## ASSIGNMENT
Return the data exactly, but only from the line containing "15: (374, 240, 0.67)" through its last line.

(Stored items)
# # # # # # #
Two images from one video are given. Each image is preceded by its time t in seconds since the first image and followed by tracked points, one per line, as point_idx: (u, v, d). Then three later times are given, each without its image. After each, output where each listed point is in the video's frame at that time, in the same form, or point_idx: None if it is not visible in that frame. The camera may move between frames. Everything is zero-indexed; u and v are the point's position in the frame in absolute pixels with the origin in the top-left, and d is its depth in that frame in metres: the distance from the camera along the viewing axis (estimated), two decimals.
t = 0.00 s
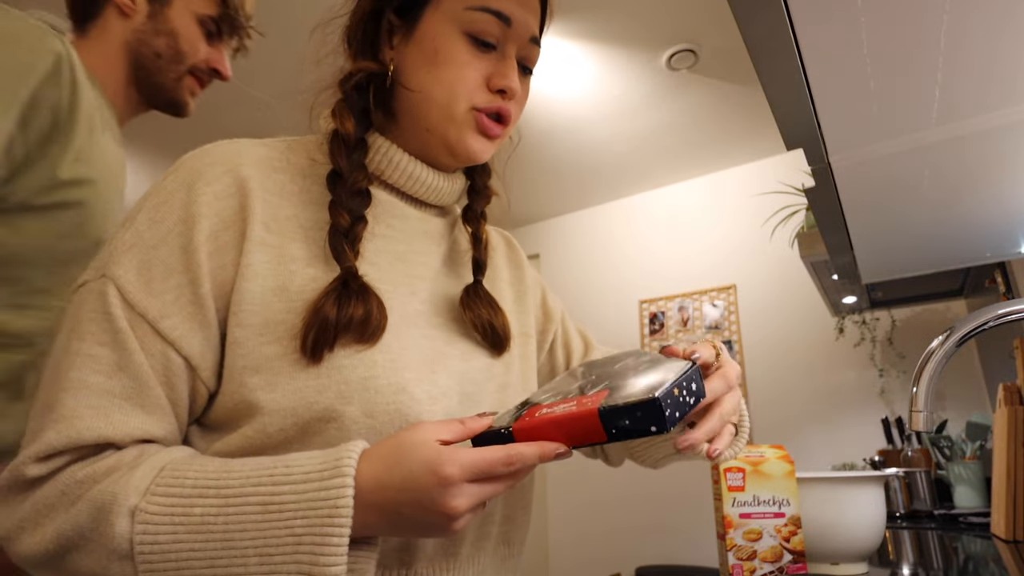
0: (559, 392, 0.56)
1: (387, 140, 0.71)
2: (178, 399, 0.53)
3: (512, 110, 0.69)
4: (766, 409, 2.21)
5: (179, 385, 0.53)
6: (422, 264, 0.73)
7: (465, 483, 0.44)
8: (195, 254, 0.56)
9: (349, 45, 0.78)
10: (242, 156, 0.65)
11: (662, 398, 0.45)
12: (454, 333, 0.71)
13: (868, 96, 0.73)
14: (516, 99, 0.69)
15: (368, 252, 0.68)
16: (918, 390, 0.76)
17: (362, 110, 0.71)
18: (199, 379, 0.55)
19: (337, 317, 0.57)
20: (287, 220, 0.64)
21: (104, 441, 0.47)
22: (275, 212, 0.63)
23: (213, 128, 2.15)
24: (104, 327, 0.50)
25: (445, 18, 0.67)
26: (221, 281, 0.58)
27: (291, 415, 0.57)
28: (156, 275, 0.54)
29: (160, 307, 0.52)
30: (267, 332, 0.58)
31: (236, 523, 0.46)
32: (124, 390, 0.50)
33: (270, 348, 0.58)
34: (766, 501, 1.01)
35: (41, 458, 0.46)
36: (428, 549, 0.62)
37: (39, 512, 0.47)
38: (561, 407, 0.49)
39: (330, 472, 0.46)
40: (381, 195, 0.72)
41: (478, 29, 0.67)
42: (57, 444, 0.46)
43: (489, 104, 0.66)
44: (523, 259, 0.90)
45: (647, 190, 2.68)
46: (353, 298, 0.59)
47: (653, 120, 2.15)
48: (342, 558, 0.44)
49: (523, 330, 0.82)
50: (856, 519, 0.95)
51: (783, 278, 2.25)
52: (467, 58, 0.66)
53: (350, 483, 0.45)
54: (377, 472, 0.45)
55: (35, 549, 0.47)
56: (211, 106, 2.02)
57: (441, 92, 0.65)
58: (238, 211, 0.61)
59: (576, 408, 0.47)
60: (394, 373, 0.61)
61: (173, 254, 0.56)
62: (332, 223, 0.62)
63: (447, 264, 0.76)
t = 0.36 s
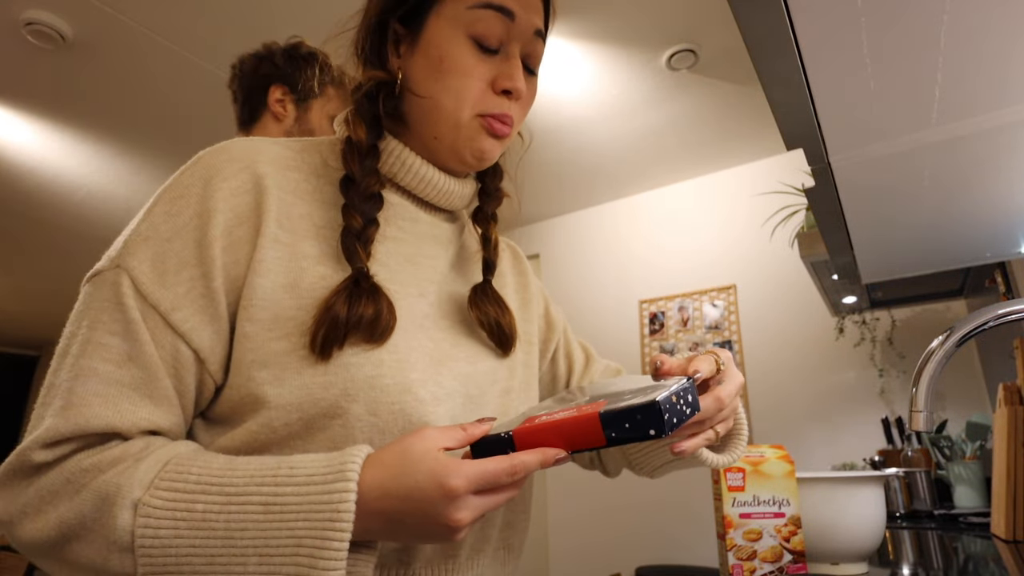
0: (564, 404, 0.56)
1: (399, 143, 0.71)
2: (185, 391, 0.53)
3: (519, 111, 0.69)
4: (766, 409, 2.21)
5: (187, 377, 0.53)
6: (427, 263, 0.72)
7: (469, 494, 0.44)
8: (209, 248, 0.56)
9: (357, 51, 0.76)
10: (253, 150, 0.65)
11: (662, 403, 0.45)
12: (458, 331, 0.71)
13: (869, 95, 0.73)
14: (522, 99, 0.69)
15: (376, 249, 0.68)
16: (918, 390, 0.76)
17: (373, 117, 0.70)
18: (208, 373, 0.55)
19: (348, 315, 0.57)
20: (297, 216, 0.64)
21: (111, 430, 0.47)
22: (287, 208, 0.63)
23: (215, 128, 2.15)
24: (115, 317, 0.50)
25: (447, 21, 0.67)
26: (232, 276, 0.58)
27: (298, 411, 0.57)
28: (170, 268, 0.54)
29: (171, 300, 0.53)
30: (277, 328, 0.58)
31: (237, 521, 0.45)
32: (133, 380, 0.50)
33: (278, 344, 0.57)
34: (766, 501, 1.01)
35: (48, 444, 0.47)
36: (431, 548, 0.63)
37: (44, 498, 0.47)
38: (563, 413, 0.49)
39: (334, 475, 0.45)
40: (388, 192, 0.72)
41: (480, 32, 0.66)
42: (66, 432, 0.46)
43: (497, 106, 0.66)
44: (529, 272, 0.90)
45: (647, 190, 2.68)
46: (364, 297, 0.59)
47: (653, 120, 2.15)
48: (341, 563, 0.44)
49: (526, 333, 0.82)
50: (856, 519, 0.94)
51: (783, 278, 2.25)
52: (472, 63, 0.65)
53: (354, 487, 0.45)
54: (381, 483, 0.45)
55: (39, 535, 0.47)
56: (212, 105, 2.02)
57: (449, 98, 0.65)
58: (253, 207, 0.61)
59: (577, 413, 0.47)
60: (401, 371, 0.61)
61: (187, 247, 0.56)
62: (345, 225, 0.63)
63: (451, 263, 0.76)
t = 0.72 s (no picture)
0: (555, 397, 0.56)
1: (397, 143, 0.71)
2: (183, 392, 0.53)
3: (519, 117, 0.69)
4: (766, 409, 2.21)
5: (184, 379, 0.53)
6: (422, 266, 0.72)
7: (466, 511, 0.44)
8: (205, 250, 0.56)
9: (358, 45, 0.76)
10: (249, 153, 0.65)
11: (659, 420, 0.45)
12: (455, 335, 0.71)
13: (868, 96, 0.73)
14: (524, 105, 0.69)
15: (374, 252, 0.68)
16: (919, 389, 0.76)
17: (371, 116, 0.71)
18: (205, 375, 0.55)
19: (350, 323, 0.57)
20: (294, 219, 0.64)
21: (110, 432, 0.47)
22: (283, 211, 0.63)
23: (215, 128, 2.15)
24: (113, 319, 0.50)
25: (452, 22, 0.67)
26: (228, 279, 0.58)
27: (292, 416, 0.57)
28: (167, 270, 0.54)
29: (167, 302, 0.52)
30: (272, 332, 0.58)
31: (232, 534, 0.46)
32: (131, 383, 0.50)
33: (274, 347, 0.57)
34: (767, 501, 1.01)
35: (47, 446, 0.46)
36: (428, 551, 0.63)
37: (42, 502, 0.47)
38: (555, 416, 0.50)
39: (330, 492, 0.45)
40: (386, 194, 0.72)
41: (485, 35, 0.66)
42: (64, 434, 0.46)
43: (496, 111, 0.66)
44: (531, 270, 0.90)
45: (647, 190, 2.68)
46: (367, 304, 0.59)
47: (653, 120, 2.14)
48: None
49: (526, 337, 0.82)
50: (856, 520, 0.94)
51: (783, 278, 2.25)
52: (474, 65, 0.65)
53: (349, 505, 0.45)
54: (373, 499, 0.45)
55: (36, 537, 0.47)
56: (211, 105, 2.02)
57: (448, 100, 0.65)
58: (248, 210, 0.61)
59: (572, 421, 0.47)
60: (397, 374, 0.61)
61: (184, 249, 0.56)
62: (345, 228, 0.63)
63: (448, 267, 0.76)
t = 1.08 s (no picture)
0: (528, 374, 0.59)
1: (403, 149, 0.71)
2: (179, 389, 0.53)
3: (525, 124, 0.69)
4: (766, 409, 2.20)
5: (179, 375, 0.53)
6: (419, 265, 0.72)
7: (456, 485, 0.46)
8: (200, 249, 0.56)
9: (366, 47, 0.76)
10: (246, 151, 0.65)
11: (640, 379, 0.50)
12: (453, 333, 0.71)
13: (869, 96, 0.73)
14: (529, 112, 0.69)
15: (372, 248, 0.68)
16: (919, 389, 0.75)
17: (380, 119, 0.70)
18: (199, 373, 0.55)
19: (361, 330, 0.57)
20: (290, 217, 0.63)
21: (102, 427, 0.48)
22: (280, 209, 0.63)
23: (215, 128, 2.15)
24: (108, 316, 0.51)
25: (461, 28, 0.67)
26: (225, 277, 0.57)
27: (288, 413, 0.56)
28: (162, 267, 0.54)
29: (162, 299, 0.53)
30: (269, 330, 0.57)
31: (218, 525, 0.46)
32: (125, 379, 0.50)
33: (272, 345, 0.57)
34: (767, 501, 0.99)
35: (40, 442, 0.47)
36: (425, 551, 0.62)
37: (33, 493, 0.48)
38: (537, 389, 0.53)
39: (315, 483, 0.45)
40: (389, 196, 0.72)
41: (494, 42, 0.66)
42: (56, 429, 0.46)
43: (503, 118, 0.66)
44: (529, 267, 0.90)
45: (647, 190, 2.68)
46: (376, 311, 0.59)
47: (653, 120, 2.15)
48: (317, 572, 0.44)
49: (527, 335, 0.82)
50: (857, 519, 0.95)
51: (783, 278, 2.25)
52: (484, 71, 0.65)
53: (332, 494, 0.45)
54: (360, 490, 0.45)
55: (29, 529, 0.48)
56: (210, 105, 2.02)
57: (457, 104, 0.65)
58: (245, 208, 0.61)
59: (556, 391, 0.51)
60: (395, 372, 0.61)
61: (179, 248, 0.56)
62: (352, 235, 0.62)
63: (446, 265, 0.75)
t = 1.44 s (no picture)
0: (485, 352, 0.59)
1: (389, 148, 0.70)
2: (163, 387, 0.53)
3: (504, 129, 0.69)
4: (767, 409, 2.21)
5: (164, 374, 0.53)
6: (427, 253, 0.71)
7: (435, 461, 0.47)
8: (188, 250, 0.55)
9: (352, 48, 0.75)
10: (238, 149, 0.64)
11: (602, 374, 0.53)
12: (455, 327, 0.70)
13: (868, 96, 0.73)
14: (509, 117, 0.69)
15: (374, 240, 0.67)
16: (919, 389, 0.75)
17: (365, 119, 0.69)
18: (184, 373, 0.54)
19: (357, 320, 0.56)
20: (286, 213, 0.62)
21: (85, 424, 0.48)
22: (276, 205, 0.62)
23: (215, 128, 2.15)
24: (90, 315, 0.51)
25: (446, 32, 0.67)
26: (217, 275, 0.57)
27: (293, 402, 0.56)
28: (147, 267, 0.54)
29: (146, 299, 0.52)
30: (271, 323, 0.57)
31: (196, 513, 0.45)
32: (107, 376, 0.50)
33: (273, 337, 0.56)
34: (766, 501, 0.96)
35: (24, 437, 0.48)
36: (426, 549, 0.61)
37: (21, 484, 0.49)
38: (502, 372, 0.53)
39: (289, 469, 0.45)
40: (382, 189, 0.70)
41: (476, 47, 0.67)
42: (41, 424, 0.47)
43: (482, 122, 0.67)
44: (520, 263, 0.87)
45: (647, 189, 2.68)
46: (372, 299, 0.58)
47: (653, 120, 2.15)
48: (294, 557, 0.44)
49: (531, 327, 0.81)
50: (857, 519, 0.94)
51: (783, 278, 2.25)
52: (465, 76, 0.66)
53: (308, 476, 0.45)
54: (337, 476, 0.45)
55: (18, 520, 0.49)
56: (209, 104, 2.02)
57: (437, 108, 0.65)
58: (234, 206, 0.60)
59: (524, 376, 0.52)
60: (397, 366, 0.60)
61: (165, 248, 0.55)
62: (342, 228, 0.60)
63: (451, 254, 0.74)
# # # # # # #
## TASK ANSWER
15: (374, 240, 0.67)
16: (919, 389, 0.75)
17: (365, 119, 0.69)
18: (184, 373, 0.54)
19: (357, 320, 0.56)
20: (286, 213, 0.62)
21: (85, 424, 0.48)
22: (276, 205, 0.62)
23: (215, 128, 2.15)
24: (90, 315, 0.51)
25: (446, 32, 0.67)
26: (217, 275, 0.57)
27: (293, 402, 0.56)
28: (147, 267, 0.54)
29: (146, 299, 0.52)
30: (271, 323, 0.57)
31: (196, 513, 0.45)
32: (107, 376, 0.50)
33: (273, 337, 0.56)
34: (766, 501, 0.96)
35: (24, 437, 0.48)
36: (426, 549, 0.61)
37: (21, 484, 0.49)
38: (502, 372, 0.53)
39: (289, 469, 0.45)
40: (382, 189, 0.70)
41: (476, 47, 0.67)
42: (41, 424, 0.47)
43: (482, 122, 0.67)
44: (520, 263, 0.87)
45: (647, 189, 2.68)
46: (372, 299, 0.58)
47: (653, 120, 2.15)
48: (294, 557, 0.44)
49: (531, 327, 0.81)
50: (857, 519, 0.94)
51: (783, 278, 2.25)
52: (465, 76, 0.66)
53: (308, 476, 0.45)
54: (337, 476, 0.45)
55: (18, 520, 0.49)
56: (209, 104, 2.02)
57: (437, 108, 0.65)
58: (234, 206, 0.60)
59: (524, 376, 0.52)
60: (397, 366, 0.60)
61: (165, 248, 0.55)
62: (342, 228, 0.60)
63: (451, 254, 0.74)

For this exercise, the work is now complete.